When Granny died, she left me some money. Josh and I dreamed and despaired over how to spend it. WWGD? What would Granny do? It's been the standard I have used when spending bits of it here and there. We bought a huge sectional for our family room. It was a great purchase because it physically draws our family together and I know she would have loved that. The first year she was gone, I bought all of my kids one birthday present from her with it. (More for my sentimentality than theirs.) And when our washing machine broke, "Granny" bought us a new one. That made me smile, because Granny loved to help with the laundry. She knew it was a very tangible way to love on me. We've tossed around the idea of using it to help with private school tuition, but that never felt right to me because it would probably only benefit one of the kids (and Granny was all about fairness) and when that school year was over and the money was gone, I knew I would feel empty.

What it has boiled down to for me is how to make her money last as long as possible with the most meaning. She wouldn't have wanted me to hoard it (remember, easy come, easy go--you can't take it with you), she would have wanted us to enjoy it (and we have splurged on a few things), she would have wanted us to use it if we needed it (check), but I think the most honoring thing I can do now is spend it like she would have . . . on someone else. The best way I can keep her memory and her money going is by using it for the hurting or the lonely or the needy. I want to donate to ministries that, sometimes, our family budget isn't as available for as I would like it to be (you know with 4 kids and all).

But what if I had a way? What if I had a fund for that? Not a monthly commitment, but the opportunity to see something that stirs me and say, "I can help you!"

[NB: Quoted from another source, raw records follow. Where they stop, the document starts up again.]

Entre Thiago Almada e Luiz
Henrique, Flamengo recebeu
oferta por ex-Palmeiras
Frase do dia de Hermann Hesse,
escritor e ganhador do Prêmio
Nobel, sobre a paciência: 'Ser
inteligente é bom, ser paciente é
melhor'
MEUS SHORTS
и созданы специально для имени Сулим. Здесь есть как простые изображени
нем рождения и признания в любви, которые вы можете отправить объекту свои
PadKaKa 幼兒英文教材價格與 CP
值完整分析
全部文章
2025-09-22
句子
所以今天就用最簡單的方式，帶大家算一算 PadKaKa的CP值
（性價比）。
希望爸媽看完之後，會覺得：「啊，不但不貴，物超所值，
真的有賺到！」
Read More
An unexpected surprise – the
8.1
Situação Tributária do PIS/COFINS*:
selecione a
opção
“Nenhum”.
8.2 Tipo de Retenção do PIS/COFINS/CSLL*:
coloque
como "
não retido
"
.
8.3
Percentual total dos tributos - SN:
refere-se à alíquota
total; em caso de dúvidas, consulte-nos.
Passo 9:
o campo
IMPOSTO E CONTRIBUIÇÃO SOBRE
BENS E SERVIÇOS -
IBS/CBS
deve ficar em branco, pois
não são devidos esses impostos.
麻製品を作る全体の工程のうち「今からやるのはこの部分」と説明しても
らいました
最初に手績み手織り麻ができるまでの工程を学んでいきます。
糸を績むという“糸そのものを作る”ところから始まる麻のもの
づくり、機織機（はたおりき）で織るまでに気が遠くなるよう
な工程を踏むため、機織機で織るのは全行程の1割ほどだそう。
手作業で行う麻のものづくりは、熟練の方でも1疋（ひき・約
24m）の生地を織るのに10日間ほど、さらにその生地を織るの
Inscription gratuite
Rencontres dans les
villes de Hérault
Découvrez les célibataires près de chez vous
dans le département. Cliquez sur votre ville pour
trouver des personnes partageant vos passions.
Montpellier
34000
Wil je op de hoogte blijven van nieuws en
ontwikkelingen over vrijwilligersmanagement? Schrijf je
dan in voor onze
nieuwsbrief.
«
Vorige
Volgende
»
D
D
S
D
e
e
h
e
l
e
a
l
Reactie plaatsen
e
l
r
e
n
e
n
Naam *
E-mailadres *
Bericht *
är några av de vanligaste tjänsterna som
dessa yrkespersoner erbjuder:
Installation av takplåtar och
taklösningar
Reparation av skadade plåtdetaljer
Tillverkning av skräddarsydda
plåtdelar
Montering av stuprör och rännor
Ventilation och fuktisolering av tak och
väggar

Thus, Gifts From Granny. I am attempting to get non-profit status so that anyone who chooses to join me and contributes can receive a tax break, but we are not there yet. GFG is in the early stages of what I hope will be a long standing ministry. I envision us giving money towards causes that were near and dear to Granny's heart.  This blog will also provide an opportunity for me to spotlight any ministry we give money to and announce fundraising opportunities for Gifts From Granny. There is no pressure to give if you read the blog. It can be merely informative--expose you to people and ministries to pray for or point you their own websites where you can give directly to them. There is a donate button on the side of the blog that will be functional sometime this week. Again, I can't offer you any kind of tax break right now for a donation, but of course they are still welcomed and appreciated. I promise that I will be wise and discerning with my ministry choices. GFG has absolutely no overhead or administrative costs. It's "run" out of my house by me, so at this time, 100% of donations will go to out.

Tomorrow, I will share about the first official gift from Granny. It's one I know she would have given money to on her own if she were still alive.

I am relieved to have this opportunity. I know that it's a weird word for something like this, but it is the best emotional description I can give. As soon as I landed on this idea and dream, I was certain it was right because everything calmed within me. I knew that when the last dollar was spent this way, through this ministry, however long it lasts, I would not have to grieve my last thing from Granny being gone. I won't be sad that there is no money left because it won't be gone, it will be invested . . . eternally . . . in things that matter here and in heaven.

So, thank you, Granny. I have the chance to give to people and things that I couldn't have given to without you. I love, love, love knowing you are still impacting lives. And I love you.